Setsuke had already begun, and the Monday night strangers turned to look at me. Setsuke only smiled, her hand graceful as she gestured that my usual seat at the back had not been taken.
* * *
Later, I got off the bus two stops early. I like to walk in the dark, to be in the parallel universe of night. I don’t really understand why we don’t all walk around at night. The air smells better, as if all the scents of the day trap themselves, accumulate. Sound carries further too or perhaps there is just more room for it because all the cars are in their driveways and people are submerged in the babble of TV. I enjoyed the sound my boots made on the pavement, powering me forwards. My calves aching as the road climbed in front of me.

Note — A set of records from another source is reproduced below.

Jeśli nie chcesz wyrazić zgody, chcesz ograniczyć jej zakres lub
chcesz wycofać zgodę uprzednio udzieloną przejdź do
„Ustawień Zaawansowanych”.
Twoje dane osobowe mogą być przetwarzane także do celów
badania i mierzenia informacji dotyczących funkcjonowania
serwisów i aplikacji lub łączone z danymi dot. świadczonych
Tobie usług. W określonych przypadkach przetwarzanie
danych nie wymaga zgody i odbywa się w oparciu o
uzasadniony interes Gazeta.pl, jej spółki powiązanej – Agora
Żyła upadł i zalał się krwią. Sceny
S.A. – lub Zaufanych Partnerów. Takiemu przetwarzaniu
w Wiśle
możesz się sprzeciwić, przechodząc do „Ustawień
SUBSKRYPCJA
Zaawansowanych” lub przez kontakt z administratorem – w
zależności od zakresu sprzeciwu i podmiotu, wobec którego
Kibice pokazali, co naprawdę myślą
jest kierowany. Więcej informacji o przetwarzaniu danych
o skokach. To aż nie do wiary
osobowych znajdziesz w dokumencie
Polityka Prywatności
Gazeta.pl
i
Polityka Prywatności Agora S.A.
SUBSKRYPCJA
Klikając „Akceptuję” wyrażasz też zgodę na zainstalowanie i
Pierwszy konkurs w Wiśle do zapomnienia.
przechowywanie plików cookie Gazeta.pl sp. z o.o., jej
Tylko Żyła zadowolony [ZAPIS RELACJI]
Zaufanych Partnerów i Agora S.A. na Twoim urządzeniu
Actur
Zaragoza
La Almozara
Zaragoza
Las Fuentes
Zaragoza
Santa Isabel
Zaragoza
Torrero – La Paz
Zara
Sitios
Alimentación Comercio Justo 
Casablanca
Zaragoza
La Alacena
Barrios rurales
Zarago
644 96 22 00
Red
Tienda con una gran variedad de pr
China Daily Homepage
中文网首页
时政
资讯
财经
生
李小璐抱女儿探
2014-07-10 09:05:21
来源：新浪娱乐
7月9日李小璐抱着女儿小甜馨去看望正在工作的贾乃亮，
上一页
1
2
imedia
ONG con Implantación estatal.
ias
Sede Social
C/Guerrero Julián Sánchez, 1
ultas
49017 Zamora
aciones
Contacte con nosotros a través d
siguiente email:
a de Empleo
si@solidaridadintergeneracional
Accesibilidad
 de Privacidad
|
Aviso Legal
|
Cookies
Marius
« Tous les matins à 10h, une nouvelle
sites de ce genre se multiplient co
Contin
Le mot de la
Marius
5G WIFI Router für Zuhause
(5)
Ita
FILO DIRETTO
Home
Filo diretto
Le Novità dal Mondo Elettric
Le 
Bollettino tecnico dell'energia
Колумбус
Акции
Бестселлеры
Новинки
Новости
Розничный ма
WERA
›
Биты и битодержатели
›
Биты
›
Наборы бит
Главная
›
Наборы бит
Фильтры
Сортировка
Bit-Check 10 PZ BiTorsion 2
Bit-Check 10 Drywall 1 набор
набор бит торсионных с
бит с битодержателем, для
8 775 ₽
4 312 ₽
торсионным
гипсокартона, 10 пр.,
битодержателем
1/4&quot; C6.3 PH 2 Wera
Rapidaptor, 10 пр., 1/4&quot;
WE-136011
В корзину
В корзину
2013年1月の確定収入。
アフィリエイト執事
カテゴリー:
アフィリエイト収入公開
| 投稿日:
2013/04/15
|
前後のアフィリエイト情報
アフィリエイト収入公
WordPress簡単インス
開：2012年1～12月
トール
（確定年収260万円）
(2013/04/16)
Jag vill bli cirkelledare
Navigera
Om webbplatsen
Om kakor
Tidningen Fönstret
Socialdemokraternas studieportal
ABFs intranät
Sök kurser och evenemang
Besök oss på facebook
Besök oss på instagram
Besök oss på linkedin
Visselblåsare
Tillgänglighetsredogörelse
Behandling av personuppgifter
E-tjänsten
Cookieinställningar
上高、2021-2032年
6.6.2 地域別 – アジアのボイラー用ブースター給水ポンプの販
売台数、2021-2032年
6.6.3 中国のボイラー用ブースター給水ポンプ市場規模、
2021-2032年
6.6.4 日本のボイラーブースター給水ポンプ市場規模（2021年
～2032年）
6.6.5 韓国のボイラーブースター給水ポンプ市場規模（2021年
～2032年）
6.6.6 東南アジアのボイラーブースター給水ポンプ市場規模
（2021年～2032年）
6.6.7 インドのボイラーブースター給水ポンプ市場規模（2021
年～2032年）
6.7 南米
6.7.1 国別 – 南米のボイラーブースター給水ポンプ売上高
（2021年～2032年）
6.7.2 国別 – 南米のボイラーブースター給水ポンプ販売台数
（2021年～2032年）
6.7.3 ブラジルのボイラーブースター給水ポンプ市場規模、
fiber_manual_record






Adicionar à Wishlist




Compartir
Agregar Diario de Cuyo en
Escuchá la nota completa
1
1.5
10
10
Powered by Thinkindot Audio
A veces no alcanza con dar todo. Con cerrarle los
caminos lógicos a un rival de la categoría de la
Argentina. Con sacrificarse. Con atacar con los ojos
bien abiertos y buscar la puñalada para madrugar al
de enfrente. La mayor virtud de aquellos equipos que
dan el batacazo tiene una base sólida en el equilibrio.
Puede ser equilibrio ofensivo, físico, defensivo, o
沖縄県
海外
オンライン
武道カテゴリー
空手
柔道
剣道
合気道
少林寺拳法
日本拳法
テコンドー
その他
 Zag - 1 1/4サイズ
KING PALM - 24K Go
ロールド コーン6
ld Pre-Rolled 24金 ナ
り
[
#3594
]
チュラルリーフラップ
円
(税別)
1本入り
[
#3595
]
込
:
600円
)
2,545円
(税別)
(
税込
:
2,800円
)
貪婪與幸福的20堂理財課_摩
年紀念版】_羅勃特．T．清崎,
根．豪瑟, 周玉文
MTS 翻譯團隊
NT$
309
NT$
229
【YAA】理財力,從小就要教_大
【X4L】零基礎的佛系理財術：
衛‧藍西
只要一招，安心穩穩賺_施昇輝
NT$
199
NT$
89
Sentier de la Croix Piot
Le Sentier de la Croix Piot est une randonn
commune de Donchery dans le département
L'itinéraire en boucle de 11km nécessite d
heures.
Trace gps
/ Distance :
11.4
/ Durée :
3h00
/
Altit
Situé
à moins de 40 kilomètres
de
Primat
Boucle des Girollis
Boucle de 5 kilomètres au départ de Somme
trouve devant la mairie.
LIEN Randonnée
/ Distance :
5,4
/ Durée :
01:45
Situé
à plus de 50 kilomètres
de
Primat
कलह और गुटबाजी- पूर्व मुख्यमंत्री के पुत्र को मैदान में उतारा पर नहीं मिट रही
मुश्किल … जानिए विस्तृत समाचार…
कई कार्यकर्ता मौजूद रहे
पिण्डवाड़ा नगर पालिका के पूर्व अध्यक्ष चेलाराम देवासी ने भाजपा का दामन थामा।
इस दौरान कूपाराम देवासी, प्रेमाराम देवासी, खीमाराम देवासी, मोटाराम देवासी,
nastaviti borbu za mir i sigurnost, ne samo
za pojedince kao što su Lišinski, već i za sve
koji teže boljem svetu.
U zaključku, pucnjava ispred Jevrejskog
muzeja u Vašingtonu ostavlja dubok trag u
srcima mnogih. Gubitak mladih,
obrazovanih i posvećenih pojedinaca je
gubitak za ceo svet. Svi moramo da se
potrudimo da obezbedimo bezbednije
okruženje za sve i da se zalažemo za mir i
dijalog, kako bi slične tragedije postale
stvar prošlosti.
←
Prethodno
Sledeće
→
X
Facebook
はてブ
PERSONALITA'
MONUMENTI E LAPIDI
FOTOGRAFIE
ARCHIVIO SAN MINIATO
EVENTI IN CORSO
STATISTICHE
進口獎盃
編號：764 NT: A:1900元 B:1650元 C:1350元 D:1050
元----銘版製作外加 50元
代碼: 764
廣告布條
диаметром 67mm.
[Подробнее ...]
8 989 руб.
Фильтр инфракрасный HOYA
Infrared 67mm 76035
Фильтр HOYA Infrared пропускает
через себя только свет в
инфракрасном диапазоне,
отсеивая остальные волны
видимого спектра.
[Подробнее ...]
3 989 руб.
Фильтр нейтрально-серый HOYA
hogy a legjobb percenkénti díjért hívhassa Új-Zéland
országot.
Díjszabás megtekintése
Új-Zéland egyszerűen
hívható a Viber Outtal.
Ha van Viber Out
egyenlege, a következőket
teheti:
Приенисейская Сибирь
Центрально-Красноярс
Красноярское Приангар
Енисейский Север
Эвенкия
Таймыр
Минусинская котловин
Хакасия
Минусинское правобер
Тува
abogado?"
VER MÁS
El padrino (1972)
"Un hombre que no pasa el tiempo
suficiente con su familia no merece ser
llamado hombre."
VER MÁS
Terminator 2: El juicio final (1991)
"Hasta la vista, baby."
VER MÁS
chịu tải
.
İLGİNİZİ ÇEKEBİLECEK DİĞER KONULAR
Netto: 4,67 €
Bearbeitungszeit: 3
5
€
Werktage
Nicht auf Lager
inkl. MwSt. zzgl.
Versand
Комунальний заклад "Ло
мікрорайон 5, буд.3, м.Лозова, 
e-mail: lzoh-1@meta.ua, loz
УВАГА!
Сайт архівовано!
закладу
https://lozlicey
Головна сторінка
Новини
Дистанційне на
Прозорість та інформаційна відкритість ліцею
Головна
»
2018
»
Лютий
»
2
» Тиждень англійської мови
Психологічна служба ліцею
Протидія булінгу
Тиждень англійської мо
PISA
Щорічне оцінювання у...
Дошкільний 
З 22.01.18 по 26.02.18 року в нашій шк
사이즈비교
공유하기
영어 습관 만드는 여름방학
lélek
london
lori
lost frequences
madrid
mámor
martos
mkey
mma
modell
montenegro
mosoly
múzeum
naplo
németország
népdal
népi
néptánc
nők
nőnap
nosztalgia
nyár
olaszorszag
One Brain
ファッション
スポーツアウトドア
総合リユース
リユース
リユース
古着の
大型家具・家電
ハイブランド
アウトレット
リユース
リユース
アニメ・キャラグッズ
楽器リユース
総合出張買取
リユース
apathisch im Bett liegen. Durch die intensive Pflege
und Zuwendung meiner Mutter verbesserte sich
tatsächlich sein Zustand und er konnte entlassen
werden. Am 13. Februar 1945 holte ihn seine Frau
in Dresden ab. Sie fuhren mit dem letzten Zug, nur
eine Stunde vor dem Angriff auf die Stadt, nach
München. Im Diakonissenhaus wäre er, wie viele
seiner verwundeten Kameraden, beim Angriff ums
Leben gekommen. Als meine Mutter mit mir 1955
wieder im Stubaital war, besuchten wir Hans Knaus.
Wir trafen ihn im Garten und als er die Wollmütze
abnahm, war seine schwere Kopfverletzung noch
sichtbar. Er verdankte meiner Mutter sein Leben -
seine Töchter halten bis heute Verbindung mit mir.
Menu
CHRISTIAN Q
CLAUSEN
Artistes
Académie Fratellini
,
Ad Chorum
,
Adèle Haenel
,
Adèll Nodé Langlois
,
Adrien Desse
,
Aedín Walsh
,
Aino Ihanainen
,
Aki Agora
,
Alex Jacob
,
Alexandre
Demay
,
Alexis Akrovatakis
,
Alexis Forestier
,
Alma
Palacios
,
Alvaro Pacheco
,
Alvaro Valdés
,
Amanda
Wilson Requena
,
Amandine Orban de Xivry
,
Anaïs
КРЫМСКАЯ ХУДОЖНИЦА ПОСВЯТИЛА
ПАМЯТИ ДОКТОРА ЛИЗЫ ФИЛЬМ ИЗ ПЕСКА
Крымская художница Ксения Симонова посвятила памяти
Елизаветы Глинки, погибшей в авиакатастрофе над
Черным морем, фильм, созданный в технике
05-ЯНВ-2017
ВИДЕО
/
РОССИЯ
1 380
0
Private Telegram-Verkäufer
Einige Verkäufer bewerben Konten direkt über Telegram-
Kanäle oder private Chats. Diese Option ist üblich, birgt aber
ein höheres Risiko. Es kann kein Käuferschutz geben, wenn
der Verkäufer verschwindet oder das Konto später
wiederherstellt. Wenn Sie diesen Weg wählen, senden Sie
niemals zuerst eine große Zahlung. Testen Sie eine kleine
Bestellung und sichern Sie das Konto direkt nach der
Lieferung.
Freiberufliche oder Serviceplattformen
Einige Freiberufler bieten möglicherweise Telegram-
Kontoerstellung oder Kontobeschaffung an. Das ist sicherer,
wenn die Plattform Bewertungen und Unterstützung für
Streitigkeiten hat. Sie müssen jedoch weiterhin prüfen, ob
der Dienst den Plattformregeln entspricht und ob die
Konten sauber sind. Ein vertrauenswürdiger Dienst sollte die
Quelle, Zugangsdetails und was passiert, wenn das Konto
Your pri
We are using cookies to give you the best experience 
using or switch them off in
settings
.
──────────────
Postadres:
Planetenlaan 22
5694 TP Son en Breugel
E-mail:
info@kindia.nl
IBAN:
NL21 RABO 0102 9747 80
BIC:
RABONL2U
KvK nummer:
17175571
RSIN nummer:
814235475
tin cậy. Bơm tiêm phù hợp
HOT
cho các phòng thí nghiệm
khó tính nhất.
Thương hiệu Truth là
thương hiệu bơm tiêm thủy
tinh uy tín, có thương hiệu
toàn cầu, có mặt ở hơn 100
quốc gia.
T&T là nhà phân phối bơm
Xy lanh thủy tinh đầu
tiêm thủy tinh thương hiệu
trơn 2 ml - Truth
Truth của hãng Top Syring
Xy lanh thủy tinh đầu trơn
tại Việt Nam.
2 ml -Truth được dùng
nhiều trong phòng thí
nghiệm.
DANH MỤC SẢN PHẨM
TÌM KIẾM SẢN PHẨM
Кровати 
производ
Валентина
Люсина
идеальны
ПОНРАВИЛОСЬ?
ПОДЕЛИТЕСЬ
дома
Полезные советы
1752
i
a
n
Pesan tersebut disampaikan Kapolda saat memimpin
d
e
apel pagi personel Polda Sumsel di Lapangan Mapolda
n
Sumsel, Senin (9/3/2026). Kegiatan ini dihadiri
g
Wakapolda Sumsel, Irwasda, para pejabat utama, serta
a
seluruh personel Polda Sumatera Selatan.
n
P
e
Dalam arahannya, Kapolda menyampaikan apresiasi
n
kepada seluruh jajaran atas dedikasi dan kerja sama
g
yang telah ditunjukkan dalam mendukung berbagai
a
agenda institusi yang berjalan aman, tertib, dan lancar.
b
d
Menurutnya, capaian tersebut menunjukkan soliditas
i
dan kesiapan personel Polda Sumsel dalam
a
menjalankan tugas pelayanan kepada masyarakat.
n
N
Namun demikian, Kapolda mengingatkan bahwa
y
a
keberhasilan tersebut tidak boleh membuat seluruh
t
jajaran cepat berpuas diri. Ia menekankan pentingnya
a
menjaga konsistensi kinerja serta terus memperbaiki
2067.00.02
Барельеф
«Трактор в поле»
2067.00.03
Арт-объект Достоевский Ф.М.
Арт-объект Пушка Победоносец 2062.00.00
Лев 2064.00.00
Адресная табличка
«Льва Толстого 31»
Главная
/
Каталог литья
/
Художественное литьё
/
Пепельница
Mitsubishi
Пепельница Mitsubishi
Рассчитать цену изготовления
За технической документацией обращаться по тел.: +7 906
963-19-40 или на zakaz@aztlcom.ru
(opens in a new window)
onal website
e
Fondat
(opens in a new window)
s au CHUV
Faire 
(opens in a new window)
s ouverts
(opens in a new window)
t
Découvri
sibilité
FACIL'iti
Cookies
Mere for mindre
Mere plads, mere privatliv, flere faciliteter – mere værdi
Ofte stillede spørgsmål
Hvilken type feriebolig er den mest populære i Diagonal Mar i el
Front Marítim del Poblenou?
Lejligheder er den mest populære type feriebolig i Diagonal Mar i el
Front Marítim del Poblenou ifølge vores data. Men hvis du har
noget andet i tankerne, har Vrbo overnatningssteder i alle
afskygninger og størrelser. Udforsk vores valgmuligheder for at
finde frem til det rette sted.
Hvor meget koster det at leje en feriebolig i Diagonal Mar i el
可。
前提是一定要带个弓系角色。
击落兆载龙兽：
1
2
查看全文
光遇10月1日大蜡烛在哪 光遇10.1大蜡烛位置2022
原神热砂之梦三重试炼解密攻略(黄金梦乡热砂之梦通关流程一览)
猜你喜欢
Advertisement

Inside the hallway I caught my skirt on that bloody bike again and went flying. The scrawny bloke from the third floor owns it. He’s tall. And he stoops as if the world is just not the right size for him. The bike was taking up almost all the floorspace as usual, because he doesn’t really care about whether anyone can get past, he’s always more bothered about whether the derailleur is pushing against the gas meter cupboard. He’s got an ironing board down here now too. What a minimalist palace he must live in. It must be bordering on Zen perfection.